(Records from a data collection)
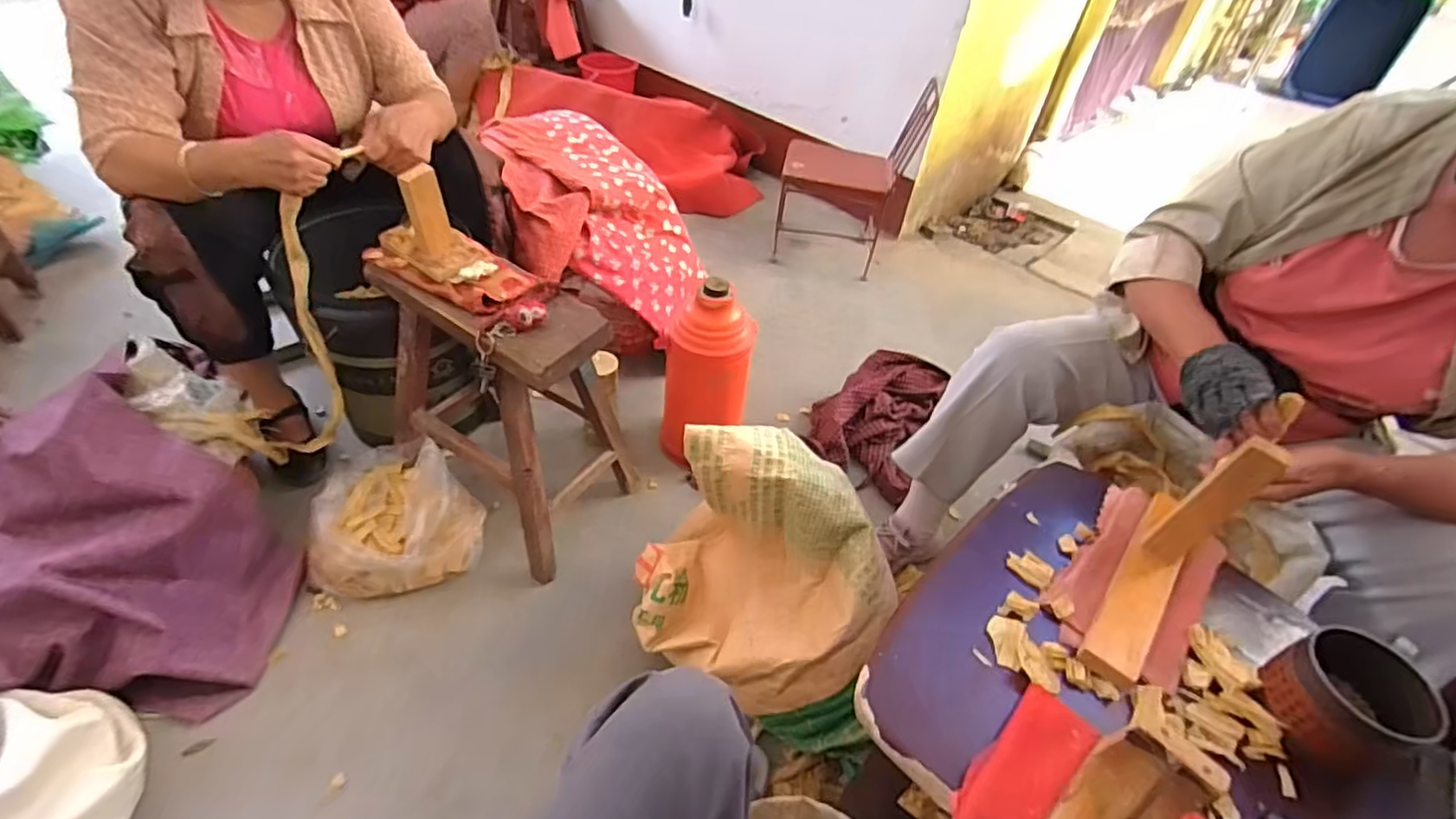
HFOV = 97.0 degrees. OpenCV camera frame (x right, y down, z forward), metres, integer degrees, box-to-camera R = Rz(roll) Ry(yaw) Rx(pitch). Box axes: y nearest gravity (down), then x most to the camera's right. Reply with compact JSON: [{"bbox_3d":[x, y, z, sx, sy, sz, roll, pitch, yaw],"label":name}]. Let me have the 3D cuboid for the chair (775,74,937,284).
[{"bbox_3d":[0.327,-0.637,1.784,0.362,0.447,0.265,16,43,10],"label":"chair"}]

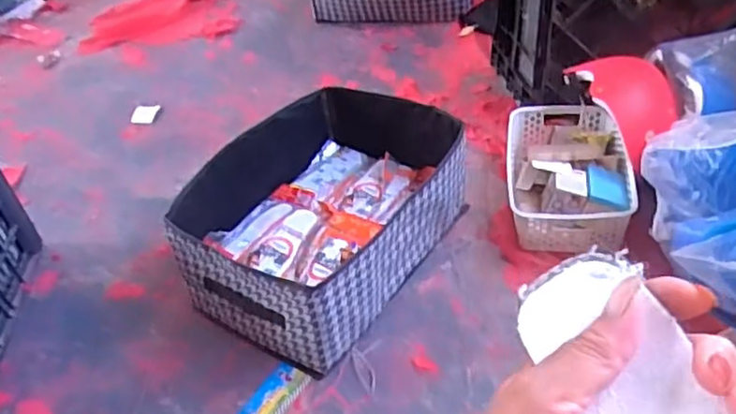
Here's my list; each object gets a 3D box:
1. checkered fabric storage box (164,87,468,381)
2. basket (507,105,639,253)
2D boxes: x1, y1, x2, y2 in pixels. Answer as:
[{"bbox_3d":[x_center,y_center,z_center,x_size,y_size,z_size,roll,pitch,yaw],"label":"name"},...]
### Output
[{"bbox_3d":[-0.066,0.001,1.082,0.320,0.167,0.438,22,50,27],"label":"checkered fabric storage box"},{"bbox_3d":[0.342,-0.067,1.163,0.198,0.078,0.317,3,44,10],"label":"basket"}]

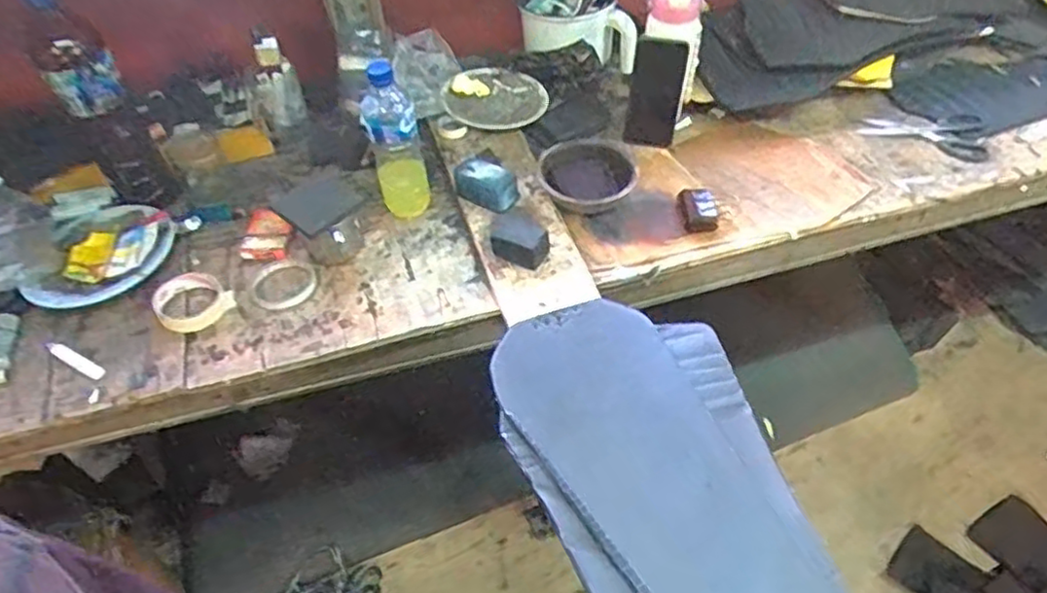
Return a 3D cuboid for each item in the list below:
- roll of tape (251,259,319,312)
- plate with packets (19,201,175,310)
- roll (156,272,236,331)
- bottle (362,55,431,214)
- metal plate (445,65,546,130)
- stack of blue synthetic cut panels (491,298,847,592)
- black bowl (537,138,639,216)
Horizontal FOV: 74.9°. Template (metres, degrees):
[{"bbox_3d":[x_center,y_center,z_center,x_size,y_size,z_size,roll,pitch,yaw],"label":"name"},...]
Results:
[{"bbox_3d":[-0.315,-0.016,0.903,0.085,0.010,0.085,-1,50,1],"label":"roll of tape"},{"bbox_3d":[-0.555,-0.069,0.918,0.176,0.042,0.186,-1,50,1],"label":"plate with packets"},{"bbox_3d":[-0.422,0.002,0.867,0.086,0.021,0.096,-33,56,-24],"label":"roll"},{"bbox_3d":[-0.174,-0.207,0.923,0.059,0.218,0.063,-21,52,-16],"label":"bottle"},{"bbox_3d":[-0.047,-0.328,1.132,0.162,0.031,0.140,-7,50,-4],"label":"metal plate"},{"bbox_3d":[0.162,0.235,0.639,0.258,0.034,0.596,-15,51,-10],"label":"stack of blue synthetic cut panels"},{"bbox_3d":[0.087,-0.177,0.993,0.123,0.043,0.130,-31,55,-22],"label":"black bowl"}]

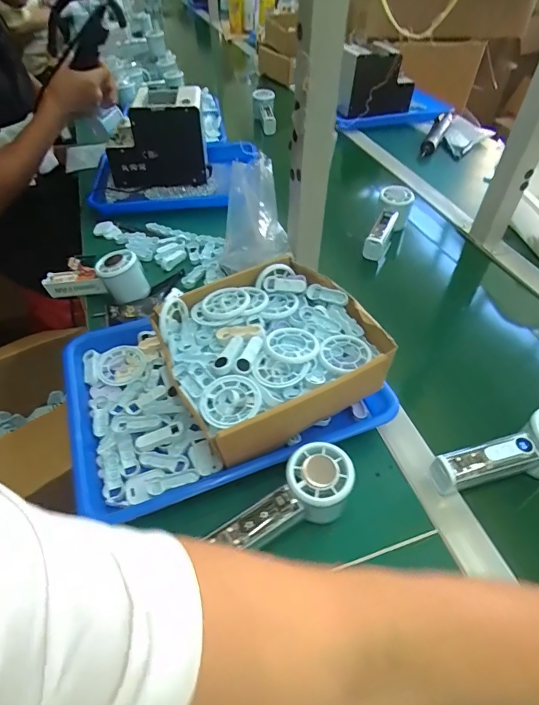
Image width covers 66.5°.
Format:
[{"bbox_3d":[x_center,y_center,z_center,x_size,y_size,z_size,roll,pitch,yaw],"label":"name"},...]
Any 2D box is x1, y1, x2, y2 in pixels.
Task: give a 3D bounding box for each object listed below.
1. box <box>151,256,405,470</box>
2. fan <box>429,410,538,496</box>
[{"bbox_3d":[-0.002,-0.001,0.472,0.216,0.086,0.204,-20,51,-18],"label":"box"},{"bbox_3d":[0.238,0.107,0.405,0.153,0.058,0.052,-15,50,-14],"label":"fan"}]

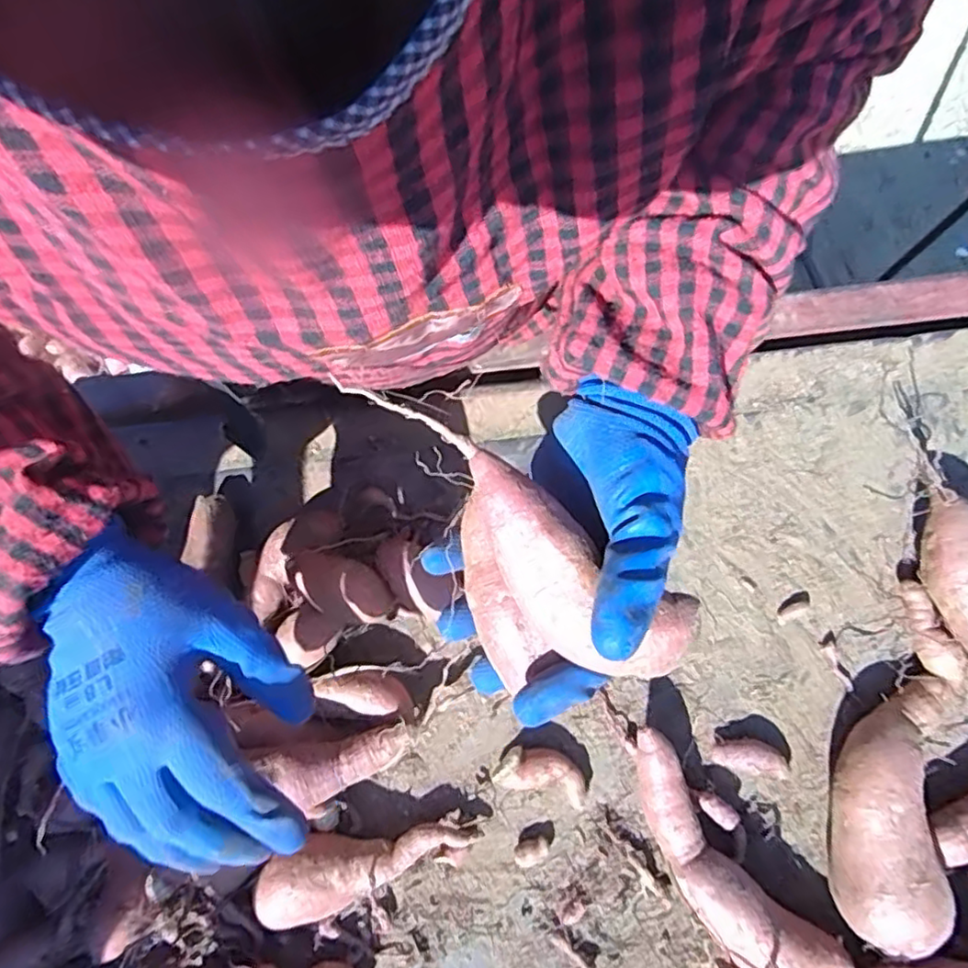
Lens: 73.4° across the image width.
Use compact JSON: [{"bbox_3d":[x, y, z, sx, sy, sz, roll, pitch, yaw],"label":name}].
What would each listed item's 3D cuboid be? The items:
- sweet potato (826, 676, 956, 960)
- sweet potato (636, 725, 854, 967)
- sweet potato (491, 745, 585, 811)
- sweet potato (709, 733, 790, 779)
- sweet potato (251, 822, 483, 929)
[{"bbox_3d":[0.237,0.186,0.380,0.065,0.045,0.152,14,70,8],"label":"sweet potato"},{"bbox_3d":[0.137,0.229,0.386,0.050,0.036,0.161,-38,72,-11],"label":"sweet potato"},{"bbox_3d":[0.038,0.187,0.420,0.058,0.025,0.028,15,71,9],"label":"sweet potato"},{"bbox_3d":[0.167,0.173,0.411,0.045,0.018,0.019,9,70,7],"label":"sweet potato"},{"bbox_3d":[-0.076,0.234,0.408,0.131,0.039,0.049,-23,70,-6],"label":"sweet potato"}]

◆ **THE TASK**
In the records above, find the line with "- bottle (362,55,431,214)" and the line with "1. box <box>151,256,405,470</box>". Write out exactly those lines and every one between, with no pictures and no other lines.

◆ **ANSWER TO THIS TASK**
- bottle (362,55,431,214)
- metal plate (445,65,546,130)
- stack of blue synthetic cut panels (491,298,847,592)
- black bowl (537,138,639,216)
Horizontal FOV: 74.9°. Template (metres, degrees):
[{"bbox_3d":[x_center,y_center,z_center,x_size,y_size,z_size,roll,pitch,yaw],"label":"name"},...]
Results:
[{"bbox_3d":[-0.315,-0.016,0.903,0.085,0.010,0.085,-1,50,1],"label":"roll of tape"},{"bbox_3d":[-0.555,-0.069,0.918,0.176,0.042,0.186,-1,50,1],"label":"plate with packets"},{"bbox_3d":[-0.422,0.002,0.867,0.086,0.021,0.096,-33,56,-24],"label":"roll"},{"bbox_3d":[-0.174,-0.207,0.923,0.059,0.218,0.063,-21,52,-16],"label":"bottle"},{"bbox_3d":[-0.047,-0.328,1.132,0.162,0.031,0.140,-7,50,-4],"label":"metal plate"},{"bbox_3d":[0.162,0.235,0.639,0.258,0.034,0.596,-15,51,-10],"label":"stack of blue synthetic cut panels"},{"bbox_3d":[0.087,-0.177,0.993,0.123,0.043,0.130,-31,55,-22],"label":"black bowl"}]

Image width covers 66.5°.
Format:
[{"bbox_3d":[x_center,y_center,z_center,x_size,y_size,z_size,roll,pitch,yaw],"label":"name"},...]
Any 2D box is x1, y1, x2, y2 in pixels.
Task: give a 3D bounding box for each object listed below.
1. box <box>151,256,405,470</box>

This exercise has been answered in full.